Área Temática: DIR PROC CIV.
DIR CIV - DIR REAIS.
Legislação Nacional: CPC95 ART660 ART668 N1 D.
CCIV66 ART1360.
Jurisprudência Nacional: AC RP DE 1988/01/28 IN CJ T1 ANOXIII PAG198.
AC RP DE 1989/09/26 IN CJ T4 ANOXIV PAG204.

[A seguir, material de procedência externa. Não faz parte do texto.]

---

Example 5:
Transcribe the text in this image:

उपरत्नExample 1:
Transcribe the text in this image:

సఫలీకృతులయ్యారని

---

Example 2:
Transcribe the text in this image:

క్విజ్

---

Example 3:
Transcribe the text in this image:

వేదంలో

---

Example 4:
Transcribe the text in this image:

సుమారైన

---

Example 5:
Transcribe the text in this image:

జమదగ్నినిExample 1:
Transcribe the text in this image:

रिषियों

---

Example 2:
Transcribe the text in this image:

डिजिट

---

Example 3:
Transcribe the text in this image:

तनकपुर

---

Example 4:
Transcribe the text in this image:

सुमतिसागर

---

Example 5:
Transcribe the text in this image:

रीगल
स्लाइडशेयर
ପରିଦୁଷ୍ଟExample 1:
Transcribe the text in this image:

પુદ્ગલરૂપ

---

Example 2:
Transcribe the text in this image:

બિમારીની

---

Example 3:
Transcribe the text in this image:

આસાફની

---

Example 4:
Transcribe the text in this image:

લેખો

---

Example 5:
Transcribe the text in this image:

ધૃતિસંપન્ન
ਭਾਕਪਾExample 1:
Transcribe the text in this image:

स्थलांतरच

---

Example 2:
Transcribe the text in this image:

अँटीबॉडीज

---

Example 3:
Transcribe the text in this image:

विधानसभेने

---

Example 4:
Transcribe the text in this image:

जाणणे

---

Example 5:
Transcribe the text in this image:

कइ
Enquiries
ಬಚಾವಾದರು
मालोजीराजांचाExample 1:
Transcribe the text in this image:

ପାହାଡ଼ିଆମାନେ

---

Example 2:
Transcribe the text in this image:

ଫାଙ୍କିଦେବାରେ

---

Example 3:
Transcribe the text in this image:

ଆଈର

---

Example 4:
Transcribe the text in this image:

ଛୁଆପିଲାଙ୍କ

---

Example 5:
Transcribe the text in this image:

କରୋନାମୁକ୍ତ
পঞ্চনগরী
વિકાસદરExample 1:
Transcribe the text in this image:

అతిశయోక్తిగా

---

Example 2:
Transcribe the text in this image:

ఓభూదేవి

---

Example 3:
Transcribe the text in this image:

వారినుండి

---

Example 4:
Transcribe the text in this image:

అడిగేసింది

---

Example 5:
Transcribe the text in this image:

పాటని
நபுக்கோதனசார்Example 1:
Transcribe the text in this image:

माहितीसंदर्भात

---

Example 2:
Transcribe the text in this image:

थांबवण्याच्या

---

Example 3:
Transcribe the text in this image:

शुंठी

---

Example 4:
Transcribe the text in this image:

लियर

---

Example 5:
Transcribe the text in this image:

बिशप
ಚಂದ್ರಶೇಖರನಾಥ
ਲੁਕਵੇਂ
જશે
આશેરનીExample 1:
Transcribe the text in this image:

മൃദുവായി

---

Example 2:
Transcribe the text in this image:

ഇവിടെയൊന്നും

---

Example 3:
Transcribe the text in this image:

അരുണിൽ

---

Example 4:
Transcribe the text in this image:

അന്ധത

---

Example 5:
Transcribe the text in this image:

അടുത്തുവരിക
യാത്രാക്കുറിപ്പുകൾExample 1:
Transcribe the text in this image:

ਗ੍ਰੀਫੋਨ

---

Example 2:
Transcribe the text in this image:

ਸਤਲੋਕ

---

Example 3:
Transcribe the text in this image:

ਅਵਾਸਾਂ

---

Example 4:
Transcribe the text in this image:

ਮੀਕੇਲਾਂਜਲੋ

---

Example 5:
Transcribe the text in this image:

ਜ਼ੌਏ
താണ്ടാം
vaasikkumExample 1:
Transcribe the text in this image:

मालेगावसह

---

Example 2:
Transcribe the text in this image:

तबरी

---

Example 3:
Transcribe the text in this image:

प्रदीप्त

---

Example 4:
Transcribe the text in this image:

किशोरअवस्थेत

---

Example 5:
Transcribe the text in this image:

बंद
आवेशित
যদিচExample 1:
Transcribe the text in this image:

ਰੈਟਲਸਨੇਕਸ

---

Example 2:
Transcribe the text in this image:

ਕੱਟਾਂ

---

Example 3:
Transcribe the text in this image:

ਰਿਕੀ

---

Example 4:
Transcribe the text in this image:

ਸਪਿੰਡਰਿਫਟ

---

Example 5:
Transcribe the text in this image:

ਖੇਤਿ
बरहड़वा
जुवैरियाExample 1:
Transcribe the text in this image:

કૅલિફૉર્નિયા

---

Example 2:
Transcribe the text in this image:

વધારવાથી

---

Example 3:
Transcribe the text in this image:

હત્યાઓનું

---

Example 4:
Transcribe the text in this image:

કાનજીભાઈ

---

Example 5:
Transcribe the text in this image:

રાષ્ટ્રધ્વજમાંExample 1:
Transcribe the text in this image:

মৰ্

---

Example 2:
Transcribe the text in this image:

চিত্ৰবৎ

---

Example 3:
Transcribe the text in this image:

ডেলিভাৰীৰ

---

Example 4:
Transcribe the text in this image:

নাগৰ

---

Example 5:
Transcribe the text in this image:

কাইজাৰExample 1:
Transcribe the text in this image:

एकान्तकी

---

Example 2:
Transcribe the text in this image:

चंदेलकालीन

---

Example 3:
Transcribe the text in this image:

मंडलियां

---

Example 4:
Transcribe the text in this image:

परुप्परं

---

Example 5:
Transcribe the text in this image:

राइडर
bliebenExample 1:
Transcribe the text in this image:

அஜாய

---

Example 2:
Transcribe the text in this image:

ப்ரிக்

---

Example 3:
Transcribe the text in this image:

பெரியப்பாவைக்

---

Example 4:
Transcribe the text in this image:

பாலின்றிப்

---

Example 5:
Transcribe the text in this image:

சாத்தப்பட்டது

Sumário: I - A nulidade por omissão de pronúncia traduz-se no incumprimento, por parte do julgador, do dever prescrito no artigo 660 n.2 do Código de Processo Civil, de resolver todas as questões submetidas à sua apreciação (excepto as que estejam prejudicadas); mas a expressão "questões" reporta-se apenas às pretensões formuladas ou aos elementos inerentes ao pedido e à causa de pedir.
II - O parapeito tem por finalidade essencial evitar o devassamento do prédio vizinho. Tal objectivo só se conseguirá, cumpridas que sejam duas condições:
- que seja de estrutura opaca;
- que tenha, no mínimo, 1,50 metros de altura.